13.5 Multi-Modal Imaging
Clinical Context: Clinical decisions often integrate multiple imaging modalities—CT for anatomy, PET for metabolism, MRI for soft tissue detail. Multi-modal AI can leverage complementary information.
13.5.1 Fusion Strategies
Three main approaches to combine modalities:
Early fusion: Concatenate images as input channels
# Stack CT and PET as 2-channel input
combined = torch.cat([ct_tensor, pet_tensor], dim=1)
model = UNet(in_channels=2, out_channels=num_classes, ...)Late fusion: Separate encoders, combine features
class LateFusionModel(nn.Module):
def __init__(self):
super().__init__()
self.ct_encoder = ResNet18(in_channels=1)
self.pet_encoder = ResNet18(in_channels=1)
self.classifier = nn.Linear(512 * 2, num_classes)
def forward(self, ct, pet):
ct_features = self.ct_encoder(ct)
pet_features = self.pet_encoder(pet)
combined = torch.cat([ct_features, pet_features], dim=1)
return self.classifier(combined)Cross-attention fusion: Modalities attend to each other
class CrossModalAttention(nn.Module):
def __init__(self, dim):
super().__init__()
self.query = nn.Linear(dim, dim)
self.key = nn.Linear(dim, dim)
self.value = nn.Linear(dim, dim)
def forward(self, x1, x2):
# x1 attends to x2
q = self.query(x1)
k = self.key(x2)
v = self.value(x2)
attention = torch.softmax(q @ k.T / np.sqrt(k.shape[-1]), dim=-1)
return attention @ v13.5.2 Registration Challenges
Multi-modal fusion requires spatial alignment.
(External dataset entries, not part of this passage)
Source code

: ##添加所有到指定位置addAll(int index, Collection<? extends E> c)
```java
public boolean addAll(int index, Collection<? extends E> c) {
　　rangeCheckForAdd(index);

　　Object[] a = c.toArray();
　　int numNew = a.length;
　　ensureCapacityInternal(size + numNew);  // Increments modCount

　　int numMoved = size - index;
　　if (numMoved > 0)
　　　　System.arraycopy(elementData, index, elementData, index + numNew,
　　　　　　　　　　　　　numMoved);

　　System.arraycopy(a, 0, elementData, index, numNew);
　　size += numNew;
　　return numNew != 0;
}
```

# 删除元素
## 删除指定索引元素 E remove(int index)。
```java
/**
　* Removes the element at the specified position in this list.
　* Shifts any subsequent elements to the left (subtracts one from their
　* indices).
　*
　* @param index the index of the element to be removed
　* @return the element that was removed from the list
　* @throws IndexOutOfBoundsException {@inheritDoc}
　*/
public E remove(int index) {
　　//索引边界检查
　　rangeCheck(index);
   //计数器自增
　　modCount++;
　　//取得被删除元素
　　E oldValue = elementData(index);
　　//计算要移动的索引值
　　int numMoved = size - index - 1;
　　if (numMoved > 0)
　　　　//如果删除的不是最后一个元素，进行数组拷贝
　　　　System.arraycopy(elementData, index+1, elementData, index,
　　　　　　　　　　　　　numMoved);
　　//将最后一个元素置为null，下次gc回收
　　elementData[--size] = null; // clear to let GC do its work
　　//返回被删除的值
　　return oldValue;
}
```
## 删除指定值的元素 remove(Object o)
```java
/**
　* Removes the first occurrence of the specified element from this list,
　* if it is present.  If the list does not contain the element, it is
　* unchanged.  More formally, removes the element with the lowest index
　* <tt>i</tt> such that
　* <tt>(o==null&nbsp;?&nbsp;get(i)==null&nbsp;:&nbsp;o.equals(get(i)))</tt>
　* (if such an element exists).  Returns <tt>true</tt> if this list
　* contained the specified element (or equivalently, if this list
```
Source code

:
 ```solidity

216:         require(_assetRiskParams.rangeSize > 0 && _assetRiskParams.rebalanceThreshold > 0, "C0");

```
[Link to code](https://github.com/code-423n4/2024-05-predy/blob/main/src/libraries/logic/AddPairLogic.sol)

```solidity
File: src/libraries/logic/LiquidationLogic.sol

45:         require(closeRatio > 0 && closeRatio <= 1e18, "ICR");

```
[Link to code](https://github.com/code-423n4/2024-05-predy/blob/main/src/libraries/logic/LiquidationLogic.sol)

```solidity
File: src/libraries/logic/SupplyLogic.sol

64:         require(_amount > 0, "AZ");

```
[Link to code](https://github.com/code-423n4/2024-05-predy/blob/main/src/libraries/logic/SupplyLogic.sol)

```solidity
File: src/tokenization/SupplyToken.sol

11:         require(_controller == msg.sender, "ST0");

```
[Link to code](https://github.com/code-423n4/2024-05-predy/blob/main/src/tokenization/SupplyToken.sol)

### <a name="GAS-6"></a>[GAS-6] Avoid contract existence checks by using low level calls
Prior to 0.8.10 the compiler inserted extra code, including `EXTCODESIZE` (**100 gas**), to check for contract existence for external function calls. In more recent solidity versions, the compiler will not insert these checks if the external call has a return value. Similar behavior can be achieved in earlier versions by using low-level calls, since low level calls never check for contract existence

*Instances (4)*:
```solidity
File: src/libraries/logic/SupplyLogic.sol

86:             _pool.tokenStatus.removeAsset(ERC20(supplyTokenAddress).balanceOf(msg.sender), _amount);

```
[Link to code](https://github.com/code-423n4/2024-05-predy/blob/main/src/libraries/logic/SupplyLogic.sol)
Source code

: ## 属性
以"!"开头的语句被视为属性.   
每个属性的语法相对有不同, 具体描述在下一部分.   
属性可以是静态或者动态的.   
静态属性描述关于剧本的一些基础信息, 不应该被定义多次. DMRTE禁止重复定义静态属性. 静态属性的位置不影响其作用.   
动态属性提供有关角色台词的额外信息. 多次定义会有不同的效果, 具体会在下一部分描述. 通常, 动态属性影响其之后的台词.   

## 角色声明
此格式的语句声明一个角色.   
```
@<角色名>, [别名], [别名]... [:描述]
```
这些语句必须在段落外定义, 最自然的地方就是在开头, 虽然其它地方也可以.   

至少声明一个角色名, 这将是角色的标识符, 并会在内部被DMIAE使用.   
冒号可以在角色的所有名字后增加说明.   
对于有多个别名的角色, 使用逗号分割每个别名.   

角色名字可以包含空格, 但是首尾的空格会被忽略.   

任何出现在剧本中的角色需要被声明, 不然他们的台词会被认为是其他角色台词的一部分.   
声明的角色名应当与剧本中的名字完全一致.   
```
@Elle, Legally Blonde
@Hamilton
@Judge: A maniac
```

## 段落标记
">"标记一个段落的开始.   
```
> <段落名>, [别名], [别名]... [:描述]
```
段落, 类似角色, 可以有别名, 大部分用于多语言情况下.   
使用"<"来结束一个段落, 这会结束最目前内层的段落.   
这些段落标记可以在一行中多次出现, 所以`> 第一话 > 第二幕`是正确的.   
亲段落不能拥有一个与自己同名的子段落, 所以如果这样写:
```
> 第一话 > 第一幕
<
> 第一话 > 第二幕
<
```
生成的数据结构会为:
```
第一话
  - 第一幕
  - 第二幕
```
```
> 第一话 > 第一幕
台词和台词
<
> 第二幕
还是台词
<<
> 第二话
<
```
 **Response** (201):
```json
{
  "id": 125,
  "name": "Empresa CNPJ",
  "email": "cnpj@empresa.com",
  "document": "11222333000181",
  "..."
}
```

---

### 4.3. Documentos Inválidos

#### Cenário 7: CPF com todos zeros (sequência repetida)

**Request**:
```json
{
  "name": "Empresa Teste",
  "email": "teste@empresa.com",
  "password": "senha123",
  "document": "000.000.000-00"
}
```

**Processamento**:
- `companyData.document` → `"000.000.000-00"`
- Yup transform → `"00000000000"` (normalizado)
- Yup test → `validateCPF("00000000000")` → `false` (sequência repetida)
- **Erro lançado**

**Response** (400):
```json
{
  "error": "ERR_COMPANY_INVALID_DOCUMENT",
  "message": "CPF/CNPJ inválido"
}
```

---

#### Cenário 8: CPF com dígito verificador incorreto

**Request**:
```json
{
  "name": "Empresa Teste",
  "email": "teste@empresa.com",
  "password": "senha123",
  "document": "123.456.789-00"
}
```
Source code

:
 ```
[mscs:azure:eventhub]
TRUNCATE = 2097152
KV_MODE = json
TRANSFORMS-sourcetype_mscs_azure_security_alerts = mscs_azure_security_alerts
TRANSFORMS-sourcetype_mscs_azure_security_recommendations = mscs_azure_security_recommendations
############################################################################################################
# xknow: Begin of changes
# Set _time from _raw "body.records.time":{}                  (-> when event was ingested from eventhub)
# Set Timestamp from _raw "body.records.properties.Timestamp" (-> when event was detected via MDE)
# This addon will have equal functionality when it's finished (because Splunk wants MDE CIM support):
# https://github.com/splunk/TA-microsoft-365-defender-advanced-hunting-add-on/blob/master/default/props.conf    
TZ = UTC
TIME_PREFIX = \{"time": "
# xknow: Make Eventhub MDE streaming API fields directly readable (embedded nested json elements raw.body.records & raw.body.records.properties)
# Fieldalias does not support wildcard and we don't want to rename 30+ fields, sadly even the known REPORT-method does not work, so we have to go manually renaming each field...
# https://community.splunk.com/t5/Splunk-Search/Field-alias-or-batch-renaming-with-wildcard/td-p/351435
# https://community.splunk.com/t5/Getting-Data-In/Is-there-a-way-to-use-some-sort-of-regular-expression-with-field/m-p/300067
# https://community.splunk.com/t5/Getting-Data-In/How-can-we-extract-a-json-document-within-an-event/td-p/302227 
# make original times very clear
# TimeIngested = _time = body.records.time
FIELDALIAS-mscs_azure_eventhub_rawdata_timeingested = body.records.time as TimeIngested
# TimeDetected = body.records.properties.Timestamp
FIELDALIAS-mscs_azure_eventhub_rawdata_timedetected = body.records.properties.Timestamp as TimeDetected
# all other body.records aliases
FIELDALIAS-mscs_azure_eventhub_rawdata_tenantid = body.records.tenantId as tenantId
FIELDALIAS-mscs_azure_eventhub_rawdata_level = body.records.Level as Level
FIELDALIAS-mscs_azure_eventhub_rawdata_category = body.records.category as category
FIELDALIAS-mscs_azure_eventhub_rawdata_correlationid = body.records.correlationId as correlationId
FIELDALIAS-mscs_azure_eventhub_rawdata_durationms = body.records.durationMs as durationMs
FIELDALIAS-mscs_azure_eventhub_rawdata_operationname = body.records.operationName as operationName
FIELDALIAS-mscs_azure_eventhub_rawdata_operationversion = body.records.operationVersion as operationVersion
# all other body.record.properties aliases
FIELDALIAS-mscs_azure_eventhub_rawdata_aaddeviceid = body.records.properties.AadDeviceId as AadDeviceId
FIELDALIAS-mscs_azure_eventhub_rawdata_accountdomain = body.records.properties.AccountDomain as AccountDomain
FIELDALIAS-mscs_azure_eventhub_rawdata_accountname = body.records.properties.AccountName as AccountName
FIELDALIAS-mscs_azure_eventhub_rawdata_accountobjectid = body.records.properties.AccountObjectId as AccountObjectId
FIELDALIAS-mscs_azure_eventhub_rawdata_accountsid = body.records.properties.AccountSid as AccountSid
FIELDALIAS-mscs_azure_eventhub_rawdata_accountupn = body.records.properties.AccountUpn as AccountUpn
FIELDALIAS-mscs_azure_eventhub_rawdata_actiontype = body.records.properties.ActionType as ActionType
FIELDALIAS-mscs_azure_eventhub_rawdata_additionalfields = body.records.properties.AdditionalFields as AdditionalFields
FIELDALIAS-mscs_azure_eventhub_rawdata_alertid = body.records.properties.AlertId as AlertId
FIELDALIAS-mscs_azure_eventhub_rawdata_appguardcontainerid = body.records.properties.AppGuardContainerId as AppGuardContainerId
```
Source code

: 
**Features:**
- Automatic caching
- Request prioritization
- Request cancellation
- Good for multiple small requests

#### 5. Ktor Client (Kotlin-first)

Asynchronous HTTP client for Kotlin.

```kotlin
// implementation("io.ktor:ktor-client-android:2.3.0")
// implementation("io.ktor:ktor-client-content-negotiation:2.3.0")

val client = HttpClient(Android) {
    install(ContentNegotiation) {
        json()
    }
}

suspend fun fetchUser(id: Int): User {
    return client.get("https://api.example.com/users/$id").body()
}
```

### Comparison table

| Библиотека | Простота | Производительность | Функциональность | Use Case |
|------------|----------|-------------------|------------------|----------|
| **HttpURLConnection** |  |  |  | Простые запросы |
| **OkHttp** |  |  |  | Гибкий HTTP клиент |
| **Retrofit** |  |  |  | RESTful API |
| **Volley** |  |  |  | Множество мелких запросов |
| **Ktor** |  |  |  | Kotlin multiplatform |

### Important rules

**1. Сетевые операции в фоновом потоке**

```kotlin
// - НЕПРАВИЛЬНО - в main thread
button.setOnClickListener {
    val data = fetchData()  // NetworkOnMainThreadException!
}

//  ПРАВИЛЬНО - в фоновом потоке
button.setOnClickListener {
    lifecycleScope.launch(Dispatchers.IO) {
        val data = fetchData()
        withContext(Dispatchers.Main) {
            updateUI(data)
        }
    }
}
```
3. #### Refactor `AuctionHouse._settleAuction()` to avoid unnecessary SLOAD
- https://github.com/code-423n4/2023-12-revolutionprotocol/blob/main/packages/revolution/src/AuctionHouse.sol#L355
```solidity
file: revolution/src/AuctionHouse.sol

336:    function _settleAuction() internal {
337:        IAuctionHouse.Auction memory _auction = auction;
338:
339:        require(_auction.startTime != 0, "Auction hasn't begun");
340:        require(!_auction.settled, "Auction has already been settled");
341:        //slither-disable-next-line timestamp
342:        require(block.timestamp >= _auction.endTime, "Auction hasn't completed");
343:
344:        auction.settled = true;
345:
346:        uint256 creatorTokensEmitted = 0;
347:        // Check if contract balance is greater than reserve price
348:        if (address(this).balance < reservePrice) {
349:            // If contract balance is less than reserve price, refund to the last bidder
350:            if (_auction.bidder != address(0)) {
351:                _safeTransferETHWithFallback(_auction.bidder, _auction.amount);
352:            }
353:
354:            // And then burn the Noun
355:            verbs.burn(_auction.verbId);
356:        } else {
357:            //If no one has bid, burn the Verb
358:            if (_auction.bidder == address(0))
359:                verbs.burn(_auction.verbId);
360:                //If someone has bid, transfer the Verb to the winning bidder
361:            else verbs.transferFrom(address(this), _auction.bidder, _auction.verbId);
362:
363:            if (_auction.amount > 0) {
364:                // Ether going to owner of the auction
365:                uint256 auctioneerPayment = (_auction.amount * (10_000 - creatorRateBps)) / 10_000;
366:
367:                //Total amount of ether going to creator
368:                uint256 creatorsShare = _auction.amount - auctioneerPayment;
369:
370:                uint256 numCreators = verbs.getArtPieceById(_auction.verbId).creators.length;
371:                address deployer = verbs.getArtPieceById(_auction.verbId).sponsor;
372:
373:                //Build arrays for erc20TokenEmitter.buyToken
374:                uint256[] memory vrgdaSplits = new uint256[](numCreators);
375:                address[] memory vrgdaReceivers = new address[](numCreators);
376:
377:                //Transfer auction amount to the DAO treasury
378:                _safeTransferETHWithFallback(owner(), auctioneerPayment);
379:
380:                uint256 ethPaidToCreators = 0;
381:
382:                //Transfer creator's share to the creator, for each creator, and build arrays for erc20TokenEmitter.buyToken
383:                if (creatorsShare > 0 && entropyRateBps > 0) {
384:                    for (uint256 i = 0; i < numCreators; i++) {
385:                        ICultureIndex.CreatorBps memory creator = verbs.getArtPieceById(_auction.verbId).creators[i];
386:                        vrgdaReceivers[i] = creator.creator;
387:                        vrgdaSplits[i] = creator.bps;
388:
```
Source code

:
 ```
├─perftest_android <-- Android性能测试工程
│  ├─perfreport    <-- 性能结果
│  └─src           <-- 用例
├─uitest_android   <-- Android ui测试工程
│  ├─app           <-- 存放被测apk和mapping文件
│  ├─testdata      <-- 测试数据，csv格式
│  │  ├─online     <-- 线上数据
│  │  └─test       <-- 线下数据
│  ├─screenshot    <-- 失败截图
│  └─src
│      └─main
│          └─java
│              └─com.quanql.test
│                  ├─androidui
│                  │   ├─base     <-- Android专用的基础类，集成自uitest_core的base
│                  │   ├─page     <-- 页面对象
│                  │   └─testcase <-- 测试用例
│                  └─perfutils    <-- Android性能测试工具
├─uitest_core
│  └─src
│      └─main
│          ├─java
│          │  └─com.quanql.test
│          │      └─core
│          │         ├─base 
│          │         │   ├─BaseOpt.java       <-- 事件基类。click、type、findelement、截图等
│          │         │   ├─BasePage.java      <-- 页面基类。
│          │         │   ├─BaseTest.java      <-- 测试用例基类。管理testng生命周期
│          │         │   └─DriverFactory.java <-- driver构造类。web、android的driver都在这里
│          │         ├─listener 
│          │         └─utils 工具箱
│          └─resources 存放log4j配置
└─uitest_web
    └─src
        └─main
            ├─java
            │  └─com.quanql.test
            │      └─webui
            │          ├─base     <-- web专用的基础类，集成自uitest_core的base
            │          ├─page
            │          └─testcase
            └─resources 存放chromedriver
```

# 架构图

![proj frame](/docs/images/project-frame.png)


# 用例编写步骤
CT and PET may be acquired on the same scanner (hardware fusion), but MRI requires software registration.
MONAI provides registration transforms:
from monai.transforms import Spacingd, Orientationd
# Ensure consistent spacing and orientation
align_transforms = Compose([
Spacingd(keys=["ct", "pet", "mri"],
pixdim=(1.0, 1.0, 1.0)),
Orientationd(keys=["ct", "pet", "mri"],
axcodes="RAS")
])For deformable registration (anatomical changes between scans), consider libraries like ANTsPy or MONAI’s registration modules.